▶ _JOB_: Please reproduce, character for character, everything in the records below from the line containing "GABRIELA SANTOS SOARES" down to the line containing "GARCIA BUENO ADRIANA", both of those lines included.

Stored data entries:
========
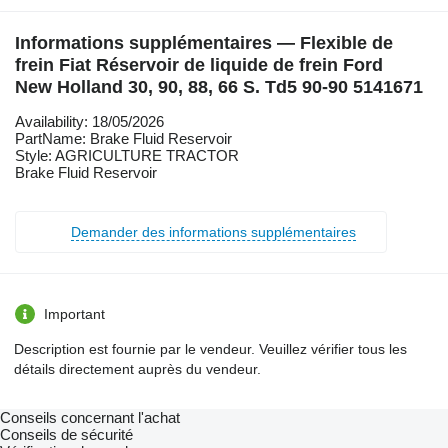
Informations supplémentaires — Flexible de
frein Fiat Réservoir de liquide de frein Ford
New Holland 30, 90, 88, 66 S. Td5 90-90 5141671
Availability: 18/05/2026
PartName: Brake Fluid Reservoir
Style: AGRICULTURE TRACTOR
Brake Fluid Reservoir
Demander des informations supplémentaires
Important
Description est fournie par le vendeur. Veuillez vérifier tous les
détails directement auprès du vendeur.
Conseils concernant l'achat
Conseils de sécurité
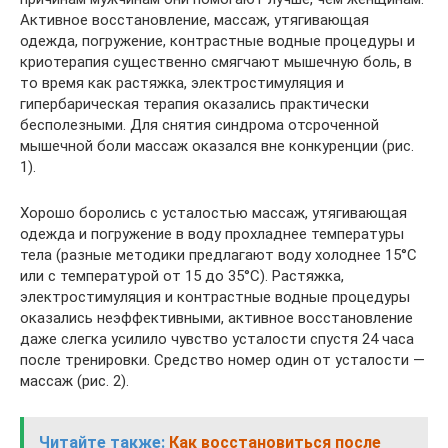
Активное восстановление, массаж, утягивающая
одежда, погружение, контрастные водные процедуры и
криотерапия существенно смягчают мышечную боль, в
то время как растяжка, электростимуляция и
гипербарическая терапия оказались практически
бесполезными. Для снятия синдрома отсроченной
мышечной боли массаж оказался вне конкуренции (рис.
1).
Хорошо боролись с усталостью массаж, утягивающая
одежда и погружение в воду прохладнее температуры
тела (разные методики предлагают воду холоднее 15°С
или с температурой от 15 до 35°С). Растяжка,
электростимуляция и контрастные водные процедуры
оказались неэффективными, активное восстановление
даже слегка усилило чувство усталости спустя 24 часа
после тренировки. Средство номер один от усталости —
массаж (рис. 2).
Читайте также:
Как восстановиться после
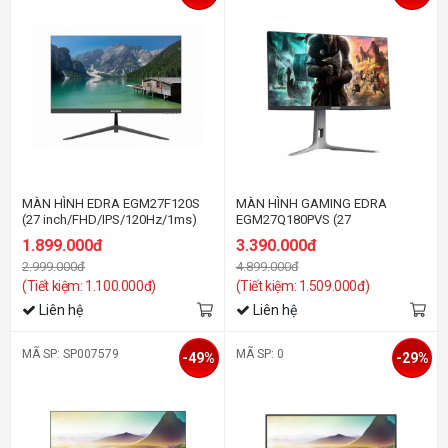
MÀN HÌNH EDRA EGM27F120S
MÀN HÌNH GAMING EDRA
(27 inch/FHD/IPS/120Hz/1ms)
EGM27Q180PVS (27
inch/QHD/IPS/180Hz/1ms)
1.899.000đ
3.390.000đ
2.999.000đ
4.899.000đ
(Tiết kiệm: 1.100.000đ)
(Tiết kiệm: 1.509.000đ)
Liên hệ
Liên hệ
MÃ SP: SP007579
MÃ SP: 0
-49%
-29%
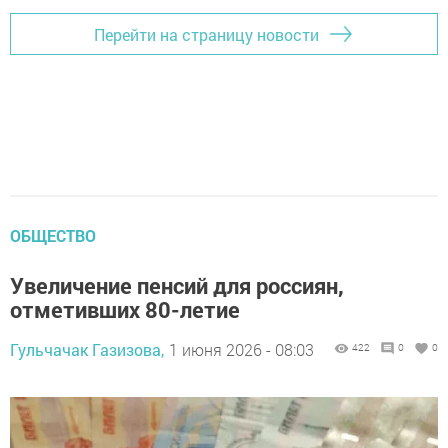
Перейти на страницу новости
ОБЩЕСТВО
Увеличение пенсий для россиян,
отметивших 80-летие
Гульчачак Газизова,
1 июня 2026 - 08:03
422
0
0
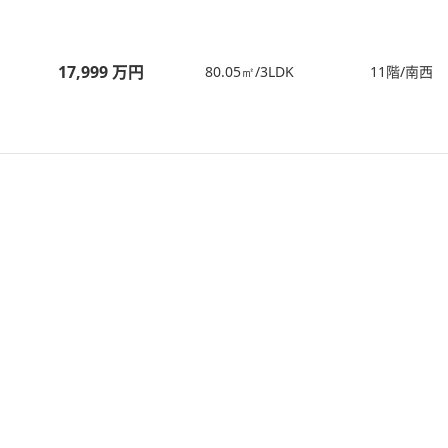
17,999 万円
80.05㎡/3LDK
11階/南西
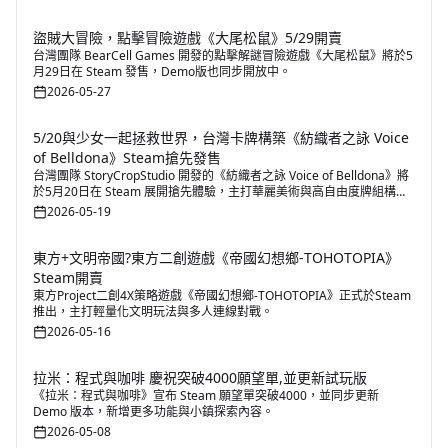
覽形式，提供開發者展示作品、推廣新作以及與玩家互動交流的平台。
盜賊大冒險，點擊冒險遊戲《大尾松鼠》5/29開賣
台灣團隊 BearCell Games 開發的點擊解謎冒險遊戲《大尾松鼠》將於5
月29日在 Steam 發售，Demo版也同步開放中。
2026-05-27
5/20與少女一起拯救世界，台灣卡牌構築《紡織者之詠 Voice
of Belldona》Steam搶先發售
台灣團隊 StoryCropStudio 開發的《紡織者之詠 Voice of Belldona》將
於5月20日在 Steam 展開搶先體驗，主打華麗美術與高自由度牌組構築
玩法。
2026-05-19
東方+文明帝國?東方二創遊戲《帝國幻想鄉-TOHOTOPIA》
Steam開賣
東方Project二創4X策略遊戲《帝國幻想鄉-TOHOTOPIA》正式於Steam
推出，主打輕量化文明玩法與多人連線對戰。
2026-05-16
拉米：程式與咖啡 慶祝突破4000願望單,並更新試玩版
《拉米：程式與咖啡》宣布 Steam 願望單突破4000，並同步更新
Demo 版本，新增更多功能與小鎮探索內容。
2026-05-08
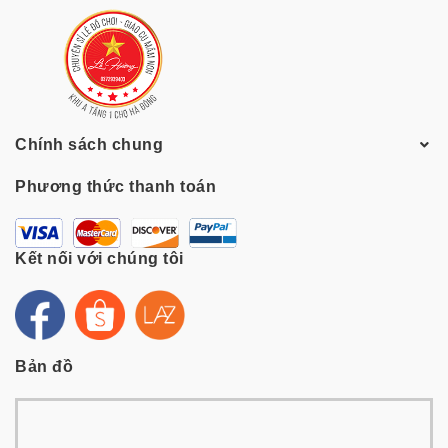
Chính sách chung
Phương thức thanh toán
Kết nối với chúng tôi
Bản đồ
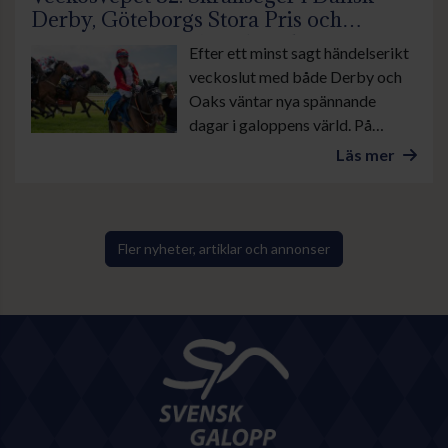
Derby, Göteborgs Stora Pris och
suverän insats av Lamborghini BF
Efter ett minst sagt händelserikt
veckoslut med både Derby och
Oaks väntar nya spännande
dagar i galoppens värld. På
onsdag är det lunchgalopp på
Läs mer
Bro Park. Övrevoll tävlar som
vanligt torsdag kväll och på
lördag galopperas det i danska
Ålborg. Sedan avslutas veckan
Fler nyheter, artiklar och annonser
med årets stora familjedag på
Göteborg Galopp med bland
annat Göteborgs Stora Pris.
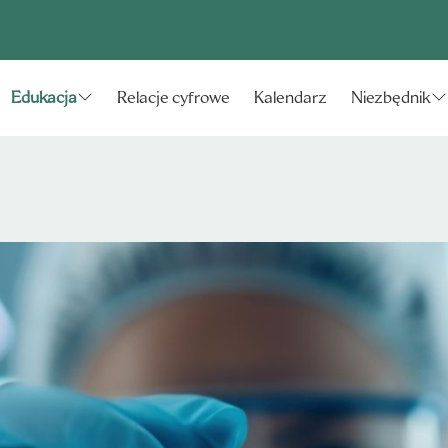
Relacje cyfrowe
Kalendarz
Edukacja
Niezbędnik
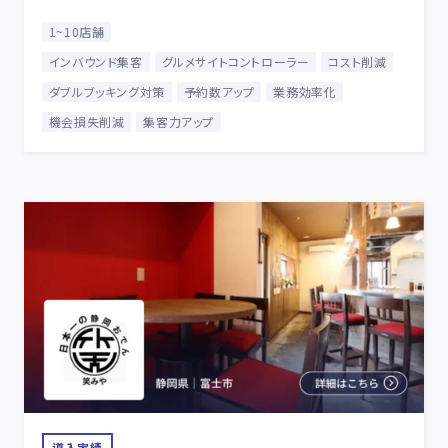
1~10店舗
インバウンド集客
グルメサイトコントローラー
コスト削減
ダブルブッキング対策
予約数アップ
業務効率化
機会損失削減
集客力アップ
導入実績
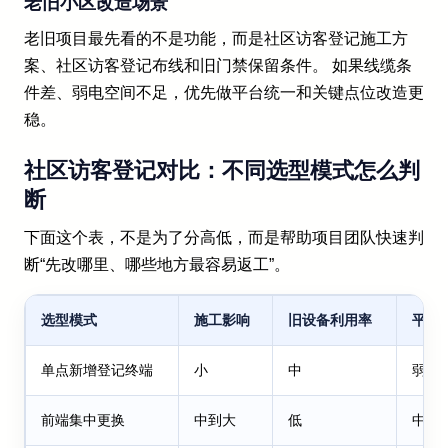
老旧小区改造场景
老旧项目最先看的不是功能，而是社区访客登记施工方
案、社区访客登记布线和旧门禁保留条件。 如果线缆条
件差、弱电空间不足，优先做平台统一和关键点位改造更
稳。
社区访客登记对比：不同选型模式怎么判
断
下面这个表，不是为了分高低，而是帮助项目团队快速判
断“先改哪里、哪些地方最容易返工”。
选型模式
施工影响
旧设备利用率
平台
单点新增登记终端
小
中
弱，
前端集中更换
中到大
低
中，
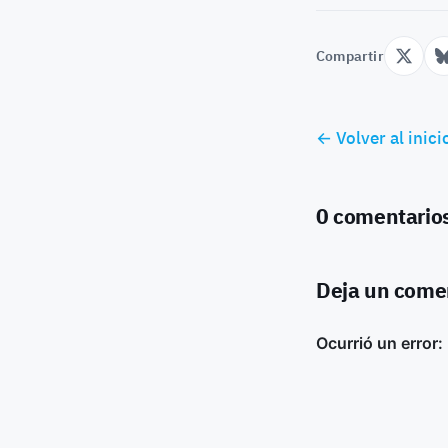
Compartir
← Volver al inici
0 comentario
Deja un come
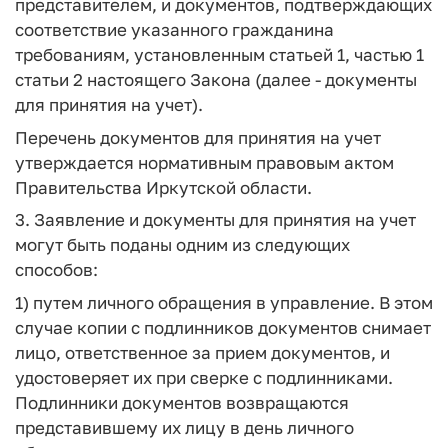
представителем, и документов, подтверждающих
соответствие указанного гражданина
требованиям, установленным статьей 1, частью 1
статьи 2 настоящего Закона (далее - документы
для принятия на учет).
Перечень документов для принятия на учет
утверждается нормативным правовым актом
Правительства Иркутской области.
3. Заявление и документы для принятия на учет
могут быть поданы одним из следующих
способов:
1) путем личного обращения в управление. В этом
случае копии с подлинников документов снимает
лицо, ответственное за прием документов, и
удостоверяет их при сверке с подлинниками.
Подлинники документов возвращаются
представившему их лицу в день личного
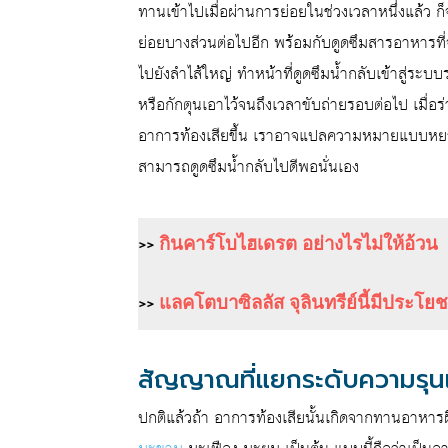
ทานเข้าไปเมื่อผ่านการย่อยในช่วงเวลาหนึ่งแล้ว ก็จ
ย่อยบางส่วนต่อไปอีก พร้อมกับดูดซึมสารอาหารที่
ไปยังลำไส้ใหญ่ ทำหน้าที่ดูดซึมน้ำกลับเข้าสู่ร
หรือกักตุนเอาไว้จนถึงเวลาขับถ่ายรอบต่อไป เมื่อร่
อาการท้องเสียขึ้น เราอาจแปลความหมายแบบหยาบๆ
สามารถดูดซึมน้ำกลับไปดีพอนั่นเอง
>>
กินคาร์โบไฮเดรต อย่างไรไม่ให้อ้วน
>>
แลคโตบาซิลลัส จุลินทรีย์นี้มีประโยช
สัญญาณที่แยกระดับความรุน
ปกติแล้วถ้า อาการท้องเสียนั้นเกิดจากทานอาหาร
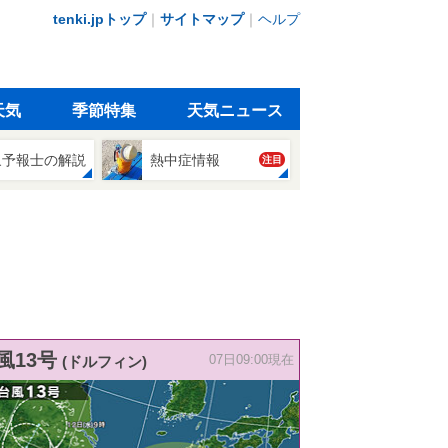
tenki.jpトップ
｜
サイトマップ
｜
ヘルプ
天気
季節特集
天気ニュース
象予報士の解説
熱中症情報
注目
風13号
(ドルフィン)
07日09:00現在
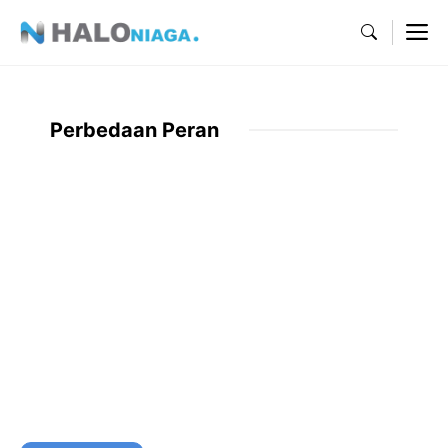
Skip
M
to
content
Perbedaan Peran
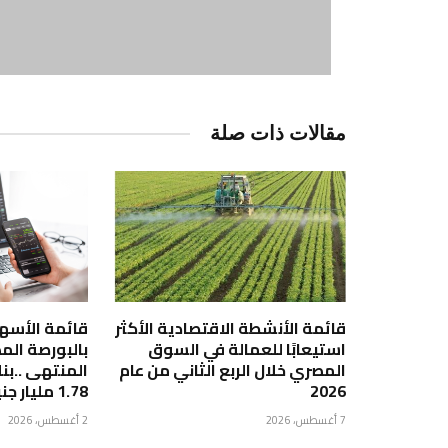
مقالات ذات صلة
قائمة الأنشطة الاقتصادية الأكثر
قائمة الأسهم 
استيعابًا للعمالة في السوق
بالبورصة الم
المصري خلال الربع الثاني من عام
2026
1.78 مليار جنيه
7 أغسطس، 2026
2 أغسطس، 2026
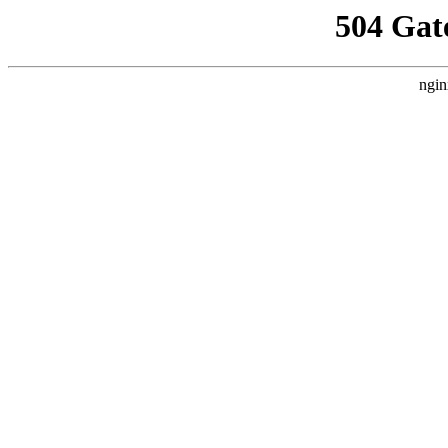
504 Gat
ngin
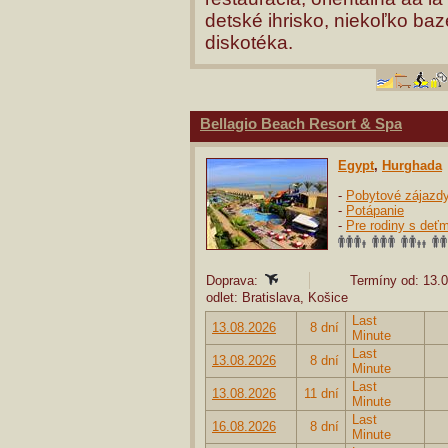
detské ihrisko, niekoľko ba
diskotéka.
Bellagio Beach Resort & Spa
Egypt
,
Hurghada
-
Pobytové zájazd
-
Potápanie
-
Pre rodiny s deťm
Doprava:
Termíny od: 13.0
odlet: Bratislava, Košice
Last
13.08.2026
8 dní
Minute
Last
13.08.2026
8 dní
Minute
Last
13.08.2026
11 dní
Minute
Last
16.08.2026
8 dní
Minute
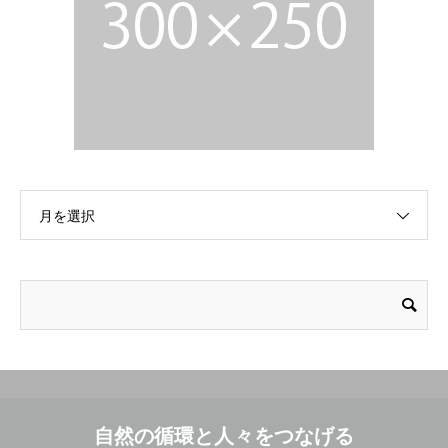
月を選択
自然の循環と人々をつなげる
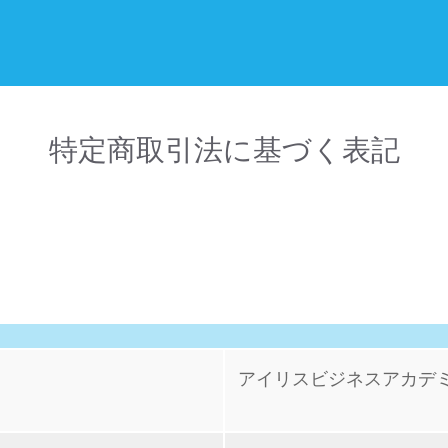
特定商取引法に基づく表記
アイリスビジネスアカデ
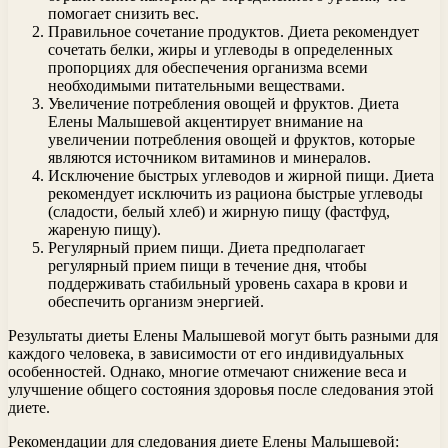
помогает снизить вес.
Правильное сочетание продуктов. Диета рекомендует
сочетать белки, жиры и углеводы в определенных
пропорциях для обеспечения организма всеми
необходимыми питательными веществами.
Увеличение потребления овощей и фруктов. Диета
Елены Малышевой акцентирует внимание на
увеличении потребления овощей и фруктов, которые
являются источником витаминов и минералов.
Исключение быстрых углеводов и жирной пищи. Диета
рекомендует исключить из рациона быстрые углеводы
(сладости, белый хлеб) и жирную пищу (фастфуд,
жареную пищу).
Регулярный прием пищи. Диета предполагает
регулярный прием пищи в течение дня, чтобы
поддерживать стабильный уровень сахара в крови и
обеспечить организм энергией.
Результаты диеты Елены Малышевой могут быть разными для
каждого человека, в зависимости от его индивидуальных
особенностей. Однако, многие отмечают снижение веса и
улучшение общего состояния здоровья после следования этой
диете.
Рекомендации для следования диете Елены Малышевой:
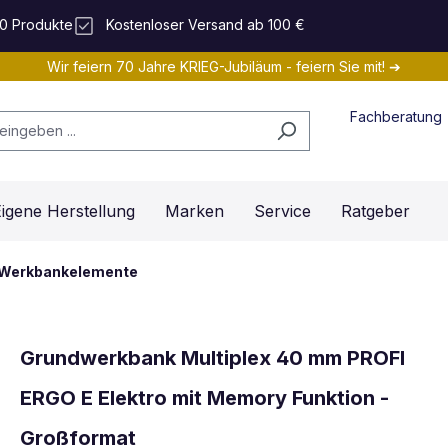
0 Produkte
Kostenloser Versand ab 100 €
Wir feiern 70 Jahre KRIEG-Jubiläum - feiern Sie mit! ➔
Fachberatung
igene Herstellung
Marken
Service
Ratgeber
Werkbankelemente
Grundwerkbank Multiplex 40 mm PROFI
ERGO E Elektro mit Memory Funktion -
Großformat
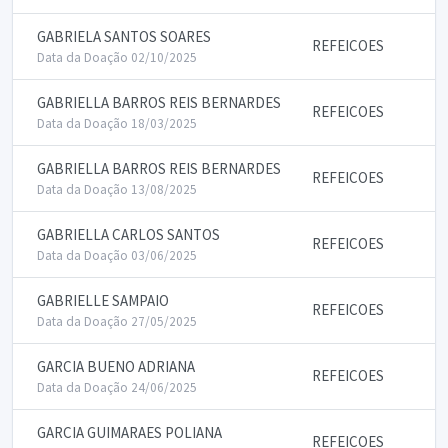
GABRIELA SANTOS SOARES
REFEICOES
Data da Doação 02/10/2025
GABRIELLA BARROS REIS BERNARDES
REFEICOES
Data da Doação 18/03/2025
GABRIELLA BARROS REIS BERNARDES
REFEICOES
Data da Doação 13/08/2025
GABRIELLA CARLOS SANTOS
REFEICOES
Data da Doação 03/06/2025
GABRIELLE SAMPAIO
REFEICOES
Data da Doação 27/05/2025
GARCIA BUENO ADRIANA
REFEICOES
Data da Doação 24/06/2025
GARCIA GUIMARAES POLIANA
REFEICOES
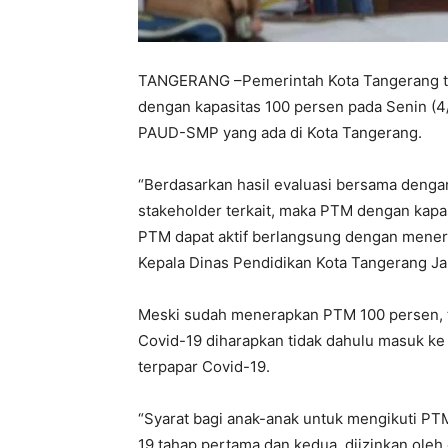
TANGERANG –Pemerintah Kota Tangerang te
dengan kapasitas 100 persen pada Senin (4/
PAUD-SMP yang ada di Kota Tangerang.
“Berdasarkan hasil evaluasi bersama dengan
stakeholder terkait, maka PTM dengan kapasi
PTM dapat aktif berlangsung dengan menera
Kepala Dinas Pendidikan Kota Tangerang Ja
Meski sudah menerapkan PTM 100 persen, te
Covid-19 diharapkan tidak dahulu masuk ke 
terpapar Covid-19.
“Syarat bagi anak-anak untuk mengikuti PTM
19 tahap pertama dan kedua, diizinkan oleh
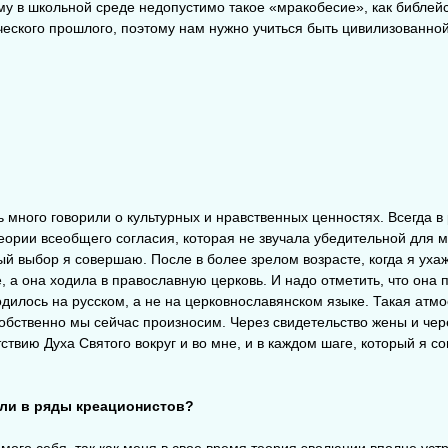
у в школьной среде недопустимо такое «мракобесие», как библей
ческого прошлого, поэтому нам нужно учиться быть цивилизованно
ь много говорили о культурных и нравственных ценностях. Всегда в
еории всеобщего согласия, которая не звучала убедительной для м
ый выбор я совершаю. После в более зрелом возрасте, когда я уха
, а она ходила в православную церковь. И надо отметить, что она
одилось на русском, а не на церковнославянском языке. Такая атм
 собственно мы сейчас произносим. Через свидетельство жены и че
твию Духа Святого вокруг и во мне, и в каждом шаге, который я с
ли в ряды креационистов?
амого себя, так как меня в свое время теория эволюции вполне уст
========
▶ _ANSWER TO THE EXERCISE_:
GABRIELA SANTOS SOARES
REFEICOES
Data da Doação 02/10/2025
GABRIELLA BARROS REIS BERNARDES
REFEICOES
Data da Doação 18/03/2025
GABRIELLA BARROS REIS BERNARDES
REFEICOES
Data da Doação 13/08/2025
GABRIELLA CARLOS SANTOS
REFEICOES
Data da Doação 03/06/2025
GABRIELLE SAMPAIO
REFEICOES
Data da Doação 27/05/2025
GARCIA BUENO ADRIANA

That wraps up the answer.